**Exercise:** Even where a record seems odd, copy it exactly as it appears below.

**Data to process:**
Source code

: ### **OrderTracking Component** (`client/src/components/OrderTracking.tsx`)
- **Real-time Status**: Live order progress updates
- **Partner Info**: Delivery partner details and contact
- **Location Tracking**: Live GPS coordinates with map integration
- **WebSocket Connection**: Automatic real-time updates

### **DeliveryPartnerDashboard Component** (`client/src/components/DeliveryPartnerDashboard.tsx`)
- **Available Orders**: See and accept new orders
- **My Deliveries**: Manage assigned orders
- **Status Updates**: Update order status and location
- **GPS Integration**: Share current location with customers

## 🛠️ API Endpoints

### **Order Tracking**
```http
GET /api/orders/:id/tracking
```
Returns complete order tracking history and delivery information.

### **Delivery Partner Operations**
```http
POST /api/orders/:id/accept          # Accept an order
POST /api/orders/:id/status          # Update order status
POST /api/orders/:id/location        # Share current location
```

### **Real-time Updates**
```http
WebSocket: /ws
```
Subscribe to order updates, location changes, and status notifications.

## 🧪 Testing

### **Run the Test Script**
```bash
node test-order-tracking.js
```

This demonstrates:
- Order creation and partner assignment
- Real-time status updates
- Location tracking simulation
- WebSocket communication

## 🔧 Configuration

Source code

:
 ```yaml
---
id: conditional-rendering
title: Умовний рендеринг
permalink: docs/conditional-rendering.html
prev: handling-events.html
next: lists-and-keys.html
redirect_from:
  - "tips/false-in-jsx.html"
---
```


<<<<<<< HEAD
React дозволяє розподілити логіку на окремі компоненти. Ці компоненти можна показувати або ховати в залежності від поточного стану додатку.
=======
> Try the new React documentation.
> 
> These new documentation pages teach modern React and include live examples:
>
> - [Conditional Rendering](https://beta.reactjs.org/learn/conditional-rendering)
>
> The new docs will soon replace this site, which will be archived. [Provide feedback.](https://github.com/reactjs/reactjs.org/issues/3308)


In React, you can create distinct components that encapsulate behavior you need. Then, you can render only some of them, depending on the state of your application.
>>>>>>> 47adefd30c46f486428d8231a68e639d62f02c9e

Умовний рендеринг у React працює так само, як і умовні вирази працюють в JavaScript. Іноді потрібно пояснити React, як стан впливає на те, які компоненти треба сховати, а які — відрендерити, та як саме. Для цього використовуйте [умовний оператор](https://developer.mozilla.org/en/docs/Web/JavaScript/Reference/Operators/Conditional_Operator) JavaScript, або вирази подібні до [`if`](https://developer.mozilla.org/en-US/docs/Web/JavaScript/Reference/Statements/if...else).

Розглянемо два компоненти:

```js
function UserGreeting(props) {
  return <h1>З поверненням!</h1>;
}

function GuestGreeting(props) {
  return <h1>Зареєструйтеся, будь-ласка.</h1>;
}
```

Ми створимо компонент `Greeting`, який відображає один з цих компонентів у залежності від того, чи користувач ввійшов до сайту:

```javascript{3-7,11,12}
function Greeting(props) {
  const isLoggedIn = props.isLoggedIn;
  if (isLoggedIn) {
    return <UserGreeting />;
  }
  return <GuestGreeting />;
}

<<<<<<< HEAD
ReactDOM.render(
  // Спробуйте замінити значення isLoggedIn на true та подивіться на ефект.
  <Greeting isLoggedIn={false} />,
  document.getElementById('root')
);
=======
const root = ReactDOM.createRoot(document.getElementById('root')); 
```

**Answer space:**
Source code

: ### **OrderTracking Component** (`client/src/components/OrderTracking.tsx`)
- **Real-time Status**: Live order progress updates
- **Partner Info**: Delivery partner details and contact
- **Location Tracking**: Live GPS coordinates with map integration
- **WebSocket Connection**: Automatic real-time updates

### **DeliveryPartnerDashboard Component** (`client/src/components/DeliveryPartnerDashboard.tsx`)
- **Available Orders**: See and accept new orders
- **My Deliveries**: Manage assigned orders
- **Status Updates**: Update order status and location
- **GPS Integration**: Share current location with customers

## 🛠️ API Endpoints

### **Order Tracking**
```http
GET /api/orders/:id/tracking
```
Returns complete order tracking history and delivery information.

### **Delivery Partner Operations**
```http
POST /api/orders/:id/accept          # Accept an order
POST /api/orders/:id/status          # Update order status
POST /api/orders/:id/location        # Share current location
```

### **Real-time Updates**
```http
WebSocket: /ws
```
Subscribe to order updates, location changes, and status notifications.

## 🧪 Testing

### **Run the Test Script**
```bash
node test-order-tracking.js
```

This demonstrates:
- Order creation and partner assignment
- Real-time status updates
- Location tracking simulation
- WebSocket communication

## 🔧 Configuration

Source code

:
 ```yaml
---
id: conditional-rendering
title: Умовний рендеринг
permalink: docs/conditional-rendering.html
prev: handling-events.html
next: lists-and-keys.html
redirect_from:
  - "tips/false-in-jsx.html"
---
```


<<<<<<< HEAD
React дозволяє розподілити логіку на окремі компоненти. Ці компоненти можна показувати або ховати в залежності від поточного стану додатку.
=======
> Try the new React documentation.
> 
> These new documentation pages teach modern React and include live examples:
>
> - [Conditional Rendering](https://beta.reactjs.org/learn/conditional-rendering)
>
> The new docs will soon replace this site, which will be archived. [Provide feedback.](https://github.com/reactjs/reactjs.org/issues/3308)


In React, you can create distinct components that encapsulate behavior you need. Then, you can render only some of them, depending on the state of your application.
>>>>>>> 47adefd30c46f486428d8231a68e639d62f02c9e

Умовний рендеринг у React працює так само, як і умовні вирази працюють в JavaScript. Іноді потрібно пояснити React, як стан впливає на те, які компоненти треба сховати, а які — відрендерити, та як саме. Для цього використовуйте [умовний оператор](https://developer.mozilla.org/en/docs/Web/JavaScript/Reference/Operators/Conditional_Operator) JavaScript, або вирази подібні до [`if`](https://developer.mozilla.org/en-US/docs/Web/JavaScript/Reference/Statements/if...else).

Розглянемо два компоненти:

```js
function UserGreeting(props) {
  return <h1>З поверненням!</h1>;
}

function GuestGreeting(props) {
  return <h1>Зареєструйтеся, будь-ласка.</h1>;
}
```

Ми створимо компонент `Greeting`, який відображає один з цих компонентів у залежності від того, чи користувач ввійшов до сайту:

```javascript{3-7,11,12}
function Greeting(props) {
  const isLoggedIn = props.isLoggedIn;
  if (isLoggedIn) {
    return <UserGreeting />;
  }
  return <GuestGreeting />;
}

<<<<<<< HEAD
ReactDOM.render(
  // Спробуйте замінити значення isLoggedIn на true та подивіться на ефект.
  <Greeting isLoggedIn={false} />,
  document.getElementById('root')
);
=======
const root = ReactDOM.createRoot(document.getElementById('root')); 
```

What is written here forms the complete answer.